More from a press release by AgustaWestland, which commissioned the Cormorant Trophy in 2002:

The Prince Philip Helicopter Rescue Award citation from U.K.-based GAPAN says the crew of Rescue 912 “demonstrated remarkable professionalism and achievement that led to the saving of three lives.” This was echoed in the Cormorant Trophy citation which noted their “courage, expertise and resourcefulness” and said their “skill and exceptional crew coordination ultimately led to the saving of three lives.”

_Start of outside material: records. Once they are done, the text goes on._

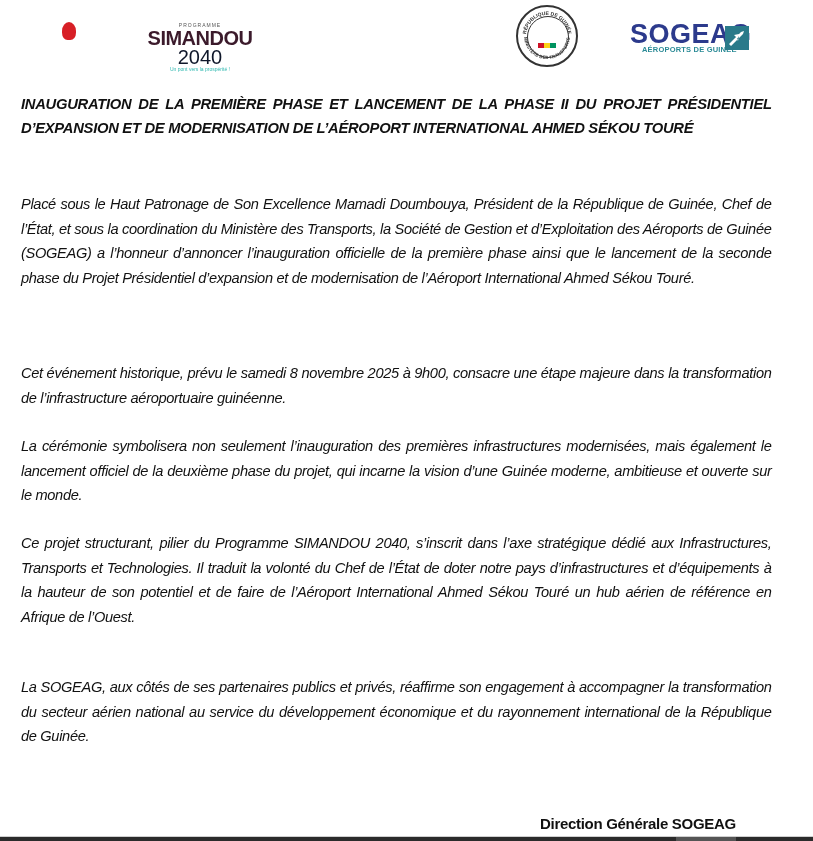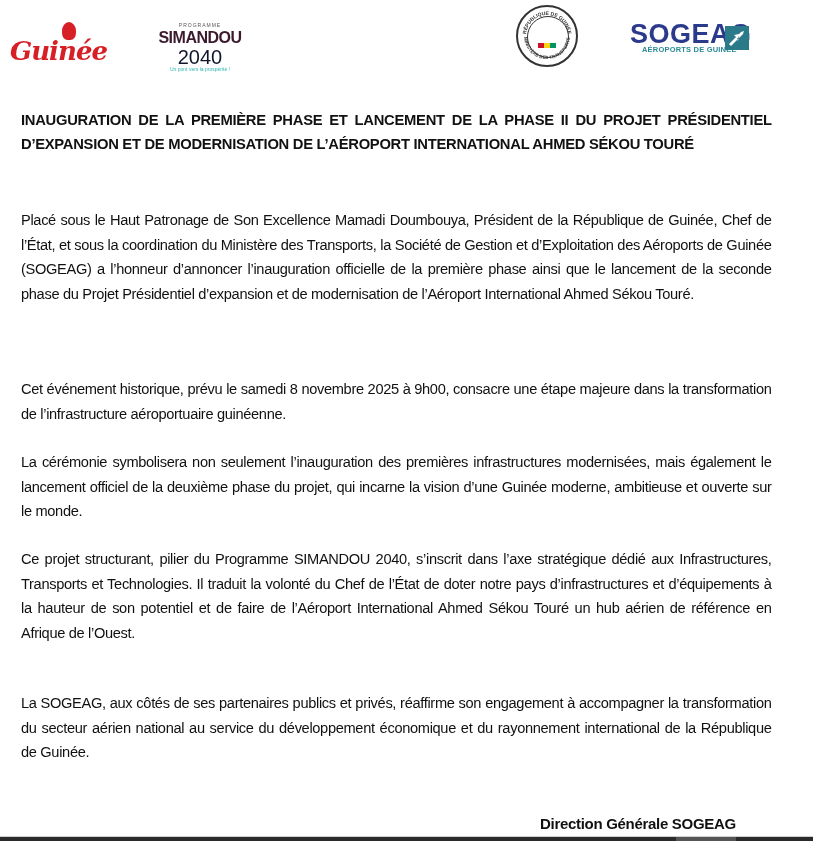--- a/index.html
+++ b/index.html
@@ -40,7 +40,6 @@
 <div class="header">
   <div class="logo-guinee">
     <span class="bird"></span>
-    <span class="txt">Guinée</span>
   </div>
   <div class="logo-sim">
     <span class="prog">PROGRAMME</span>

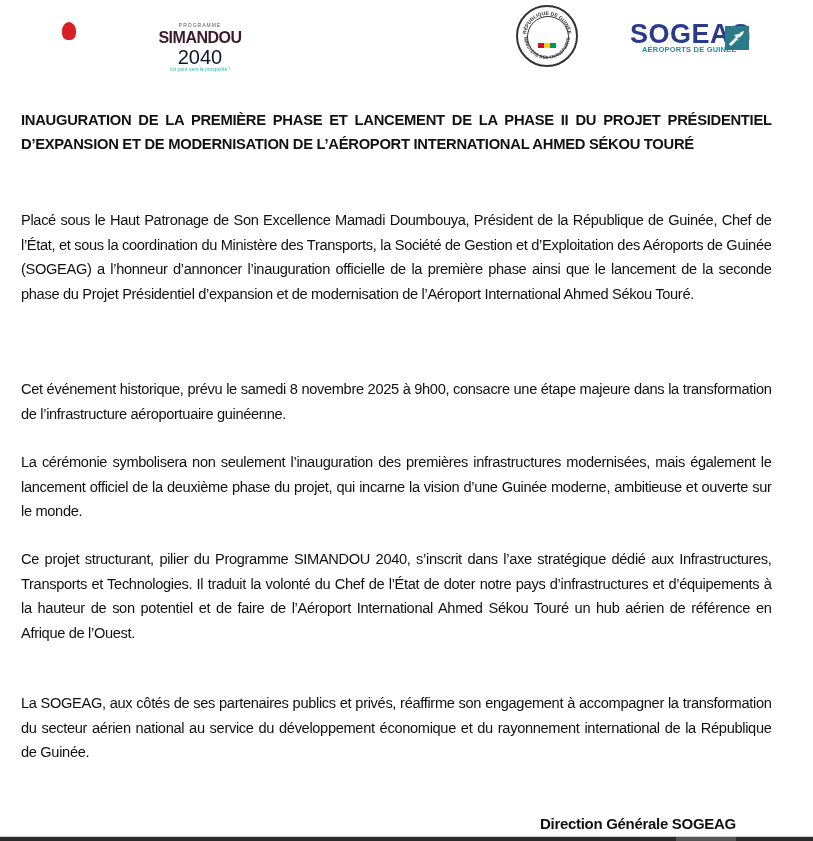--- a/index.html
+++ b/index.html
@@ -10,7 +10,7 @@
   .logo-guinee .bird { position: absolute; left: 52px; top: 0; width: 14px; height: 18px; background: #d71f26; border-radius: 50% 50% 40% 40%; }
   .logo-sim { position: absolute; left: 140px; top: 22px; width: 120px; height: 55px; text-align: center; }
   .logo-sim .prog { font-size: 5px; letter-spacing: 1px; color: #555; display:block; }
-  .logo-sim .name { font-weight: bold; font-size: 16px; color: #3b1a2b; display:block; line-height: 20px; letter-spacing: -0.5px; }
+  .logo-sim .name { font-weight: bold; font-size: 20px; color: #3b1a2b; display:block; line-height: 20px; letter-spacing: -0.5px; }
   .logo-sim .year { font-size: 20px; color: #0f172a; display:block; line-height: 18px; }
   .logo-sim .tag { font-size: 5px; color: #2fb8b0; display:block; }
   .seal { position: absolute; left: 516px; top: 5px; width: 62px; height: 62px; border-radius: 50%; border: 2px solid #333; box-sizing: border-box; }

When the rescue was launched, Capt. Noble was faced with flying the Cormorant helicopter through “a full-on winter blizzard” with 40 cm of snow accumulating and wind gusts up to 75 kph. They immediately hit icing conditions. While flying in extremely low visibility through rugged terrain, navigating many islands and a narrow inlet, the AW101 Cormorant was pounded from the rear by 80 kph winds and severe turbulence off 100-metre hills. Conditions were so severe that Capt. Noble twice considered calling off the rescue.

With two miles to go to the rescue location, Capt. Noble performed an impromptu “out of the box” maneuver turning the helicopter 180 degrees and flying backwards to gain stability. The other crew members scrambled to different positions and duties – Capt Groten on the map, Sgt Hiscock in the rescue door, MWO Warden in the left spotter window and MCpl Vokey at the tail – all spotting and guiding Capt Noble to the hunters’ last known position. Once Warden spotted the hunters’ lights and flares, Vokey was hoisted down to start the rescue, fighting through the storm, fierce rotor wash and static electric shock. The three hunters were hoisted aboard suffering hypothermia and were taken to hospital in Gander for treatment.

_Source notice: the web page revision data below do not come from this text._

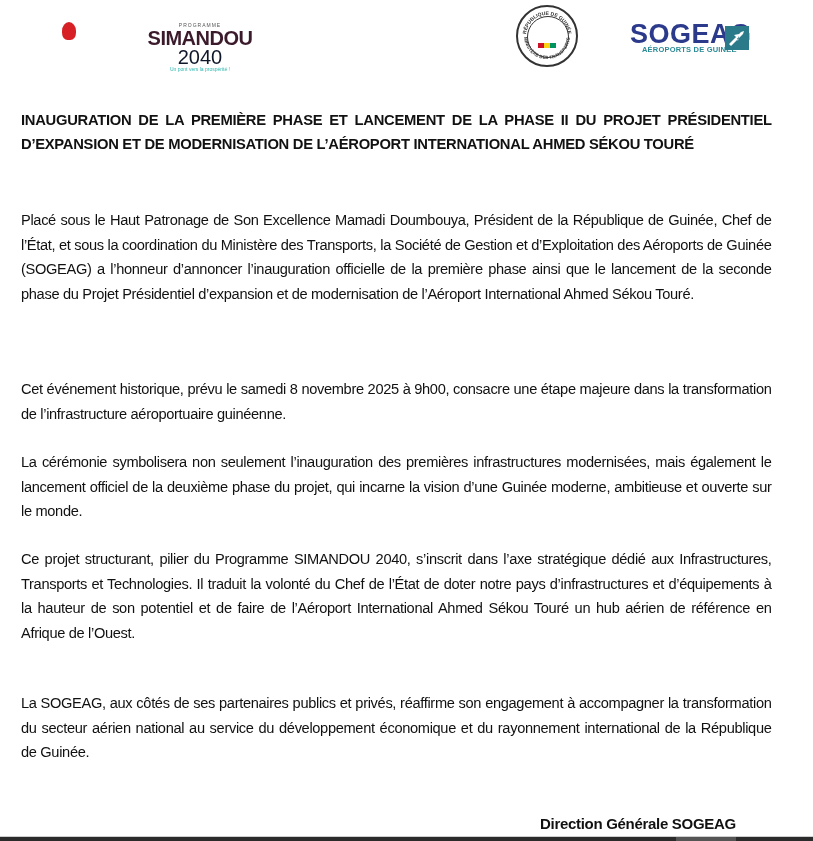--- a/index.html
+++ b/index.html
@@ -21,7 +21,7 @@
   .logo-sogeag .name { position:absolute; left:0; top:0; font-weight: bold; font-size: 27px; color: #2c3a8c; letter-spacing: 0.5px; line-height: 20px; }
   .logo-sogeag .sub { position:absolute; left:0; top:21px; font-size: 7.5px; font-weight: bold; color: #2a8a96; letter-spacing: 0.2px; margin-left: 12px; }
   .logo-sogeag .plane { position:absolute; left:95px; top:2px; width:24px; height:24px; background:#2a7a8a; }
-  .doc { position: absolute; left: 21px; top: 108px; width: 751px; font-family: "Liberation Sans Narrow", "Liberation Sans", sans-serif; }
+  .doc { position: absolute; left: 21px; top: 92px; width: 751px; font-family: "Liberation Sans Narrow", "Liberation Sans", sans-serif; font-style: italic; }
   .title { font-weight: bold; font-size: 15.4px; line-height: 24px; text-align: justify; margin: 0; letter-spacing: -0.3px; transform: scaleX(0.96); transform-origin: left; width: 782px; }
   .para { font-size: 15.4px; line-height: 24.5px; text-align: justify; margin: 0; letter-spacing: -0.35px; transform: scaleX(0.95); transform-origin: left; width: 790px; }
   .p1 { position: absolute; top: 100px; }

“This is another outstanding rescue effort by dedicated Royal Canadian Air Force members who had the confidence to push themselves and their aircraft to the extreme to ensure that lives were saved,” said Jeremy Tracy, Head of Region – Canada, AgustaWestland. As the Rescue 912 crew are now on duty with different squadrons across Canada, the Cormorant Trophy will be presented at later ceremony with a crew reunion.

The crew of Rescue 912 will receive their award along with recipients of other GAPAN awards at Guildhall in London, England, on October 23, 2013.